PT&P has found that many of its customers do not optimize designs with superior material choices. There are many reasons for this. One of the biggest is that many steel fabricators serving operating plants and EPCs are limited in both their engineering and manufacturing capabilities. They fall into working only with the basics such as A36 and 304 Stainless. As the only global provider of engineered supports and expansion joints, PT&P works with an extraordinarily broad range of materials including high-strength steel, a full range of stainless steel, superalloys, thermoplastics, and insulation and isolation materials. View our product archives for PT&P and U.S. Bellows to see technical details of past projects where products are made from an extensive range of materials.
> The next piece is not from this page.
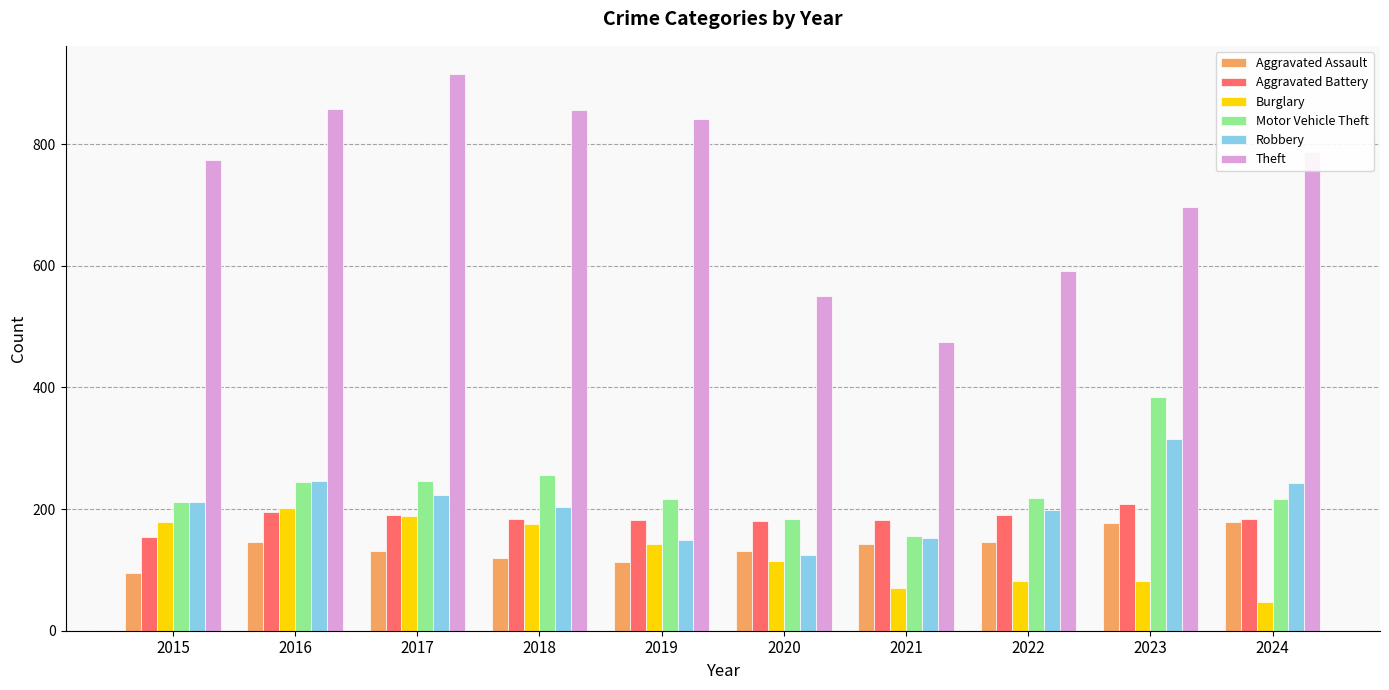

How many values in the Aggravated Battery series are below 184?

5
The following are some of the key material choices that can be used to optimize cost and performance on your next project:
A36 Carbon Steel – this is the most common carbon steel. The major advantage is that it is widely available and even the most basic steel fabricator can work with A36.
High Strength Steel – there are many grades of the high strength steel that offer yield strength well beyond the 36 KSI offered by standard A36. Historically, manufacturers achieved higher strength with methods such as quenching and tempering. The disadvantage was that this caused the steel to be very difficult to form, bend, and weld. The automotive industry has led the charge for finding methods to produce stronger steels which also have excellent weldability and formability. Many steel manufacturers are working in the Automotive High Strength Steel 3.0 (AHSS 3.0) initiative to provide steels that have the holy grail of extreme strength, weldability, and formability. An example of this type of steel used by PT&P is Domex 100XF. This steel has a yield strength of 100 KSI or nearly 3x the strength of A36 while also having excellent weldability and bending characteristics.
Painted Carbon Steel – paint is a simple barrier protection. It is valued by some for its cosmetics when “fresh” from the factory. However, once the surface layer of paint is breached it offers limited protection to the underlying steel.
Galvanized Carbon Steel – the galvanizing process adds a layer of zinc over carbon steel that provides numerous advantages in terms of protecting the underlying steel. Unlike paint, the zinc is chemically bonded to the steel and will provide a far superior life vs paint in most applications with benefits such as cathodic protection of the underlying steel. View Technical Bulletin: Paint vs Hot-Dipped Galvanize
Stainless Steel – There are 57 standard grades of stainless steel as well as many proprietary grades such as Thermak 17 (AK Steel) and LDX 3201 (Outokumpu). All stainless steel contains 10.5%+ Chromium while leads to the formation of a passive oxide layer on the outside of the steel which protects it from corrosion. There are many additives such as nickel and manganese which can be used to modify the properties of stainless to achieve various desired outcomes in terms of cost, strength, corrosion resistance, etc.
Nickel Based Super Alloys – there are a wide variety of nickel-based superalloys that offer superior corrosion, chemical resistance, and performance at elevated temperatures versus stainless steel.